There are two negative functions that the clerks are abjured to perform: be quiet and keep out of the way. The 'quiet' rule is very simple: Do not speak unless spoken to. Make no comment regarding the roses being viewed. Do not make faces at the decision of the judges. Do not comment on the decisions of the judges. Forget the 13th Amendment to the Constitution and be of use to the team of judges. The agility factor rule is necessary because four or more people (2 judges, 2 clerks) are trying to occupy a space designed for one half or one quarter the number present—two judging and two ribbon attaching.
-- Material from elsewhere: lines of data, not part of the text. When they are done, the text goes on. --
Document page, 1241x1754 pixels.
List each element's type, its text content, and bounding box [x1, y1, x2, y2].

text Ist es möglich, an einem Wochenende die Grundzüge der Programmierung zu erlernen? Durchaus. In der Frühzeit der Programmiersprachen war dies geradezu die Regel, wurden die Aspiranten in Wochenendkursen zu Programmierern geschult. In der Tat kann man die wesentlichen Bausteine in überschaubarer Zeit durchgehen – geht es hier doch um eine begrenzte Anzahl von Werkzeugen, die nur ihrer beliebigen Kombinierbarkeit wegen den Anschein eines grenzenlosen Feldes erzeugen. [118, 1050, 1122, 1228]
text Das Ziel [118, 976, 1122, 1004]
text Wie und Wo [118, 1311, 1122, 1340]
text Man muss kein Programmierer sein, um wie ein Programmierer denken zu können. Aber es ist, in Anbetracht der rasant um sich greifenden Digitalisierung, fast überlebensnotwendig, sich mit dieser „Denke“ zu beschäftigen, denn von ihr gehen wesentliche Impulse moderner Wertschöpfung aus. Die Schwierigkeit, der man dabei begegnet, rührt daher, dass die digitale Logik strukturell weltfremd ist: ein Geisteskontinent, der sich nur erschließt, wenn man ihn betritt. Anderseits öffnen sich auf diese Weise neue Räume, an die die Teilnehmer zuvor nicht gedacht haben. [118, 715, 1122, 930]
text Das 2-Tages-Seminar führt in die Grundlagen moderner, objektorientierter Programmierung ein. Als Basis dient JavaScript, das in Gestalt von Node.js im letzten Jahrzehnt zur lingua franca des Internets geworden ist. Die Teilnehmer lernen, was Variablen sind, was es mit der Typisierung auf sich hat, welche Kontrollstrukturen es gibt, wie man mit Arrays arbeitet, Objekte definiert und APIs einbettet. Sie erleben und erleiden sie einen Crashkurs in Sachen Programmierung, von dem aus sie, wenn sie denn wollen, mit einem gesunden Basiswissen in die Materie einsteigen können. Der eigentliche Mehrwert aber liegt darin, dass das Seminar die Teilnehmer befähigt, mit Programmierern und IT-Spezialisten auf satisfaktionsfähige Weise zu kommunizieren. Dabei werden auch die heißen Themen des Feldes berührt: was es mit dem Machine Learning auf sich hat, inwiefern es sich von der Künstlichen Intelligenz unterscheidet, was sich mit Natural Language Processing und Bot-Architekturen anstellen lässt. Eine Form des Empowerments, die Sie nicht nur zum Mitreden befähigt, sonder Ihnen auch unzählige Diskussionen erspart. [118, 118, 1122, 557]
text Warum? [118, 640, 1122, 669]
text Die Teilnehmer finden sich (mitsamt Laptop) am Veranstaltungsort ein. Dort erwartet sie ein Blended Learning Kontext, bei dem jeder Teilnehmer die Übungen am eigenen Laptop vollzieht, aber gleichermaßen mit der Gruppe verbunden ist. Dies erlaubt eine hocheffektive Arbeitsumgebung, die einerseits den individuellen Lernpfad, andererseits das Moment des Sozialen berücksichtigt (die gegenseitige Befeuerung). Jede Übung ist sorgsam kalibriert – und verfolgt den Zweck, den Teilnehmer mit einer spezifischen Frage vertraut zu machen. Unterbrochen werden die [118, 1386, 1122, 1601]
Efficient clerking teams will divide so that one clerk finishes the task of ribbon-attaching while the other leads the judges to the next class to be viewed.
Clerks tend to have particular preferences in judging teams as to fast, slow, pleasant, sneezy, and grumpy (all right, there IS no grumpy.) Many clerks prefer judges who talk to each other, but this does slow down the pace—a significant factor when apprentice judges are part of the team. And you do hear some utterances that deserve investigation:
"Just because it has a strong odor doesn't mean it has great fragrance." (The judge may have inhaled Eau de Raid while sniffing a fragrance class entry.) Even if the judges have telepathic communication and never speak to each other, the pace is automatically slowed by the need to rank the blue ribbon entries in the Hybrid Tea and Miniature classes; this gives the clerks time to attach the honorable mention ribbons.
Clerking is not something that people continue to do; as one eminent rosarian has noted, it is a transitional stage from novice to exhibitor. Certainly the benefits of watching judges judge is invaluable if you want to know what judges are looking for. There is the gratitude of the person in charge of obtaining clerks for a rose show. (Frequently, there is talk among these persons of bringing back various forms of involuntary servitude such as the press gang, or the indentured servant, but nothing much comes of it.) Sometimes, clerks are fed courtesy of the individual in charge of obtaining clerks; however, this is a practice whose time has not yet arrived in great numbers. Given the rapidity with which clerks disappear from the ranks, it might not be a bad idea to provide incidental benefits in the form of perks. Or at least plenary indulgences.
One disqualifying factor for clerks might be the condition of left-handedness. Left-handers tend to put the ribbons in backwards and thus the symmetry of hundreds of ribbons all falling to the right is ruined by the occasional sinister presence. It seems to be the rosarian equivalent to religious apostasy.
Placement personnel and clerks are minor but necessary functionaries in the ritual of a rose show. Even on their knees they perform a vital service so long as they haven’t fallen down on the job. And in the best of all possible worlds they move on to the priesthood of exhibitors.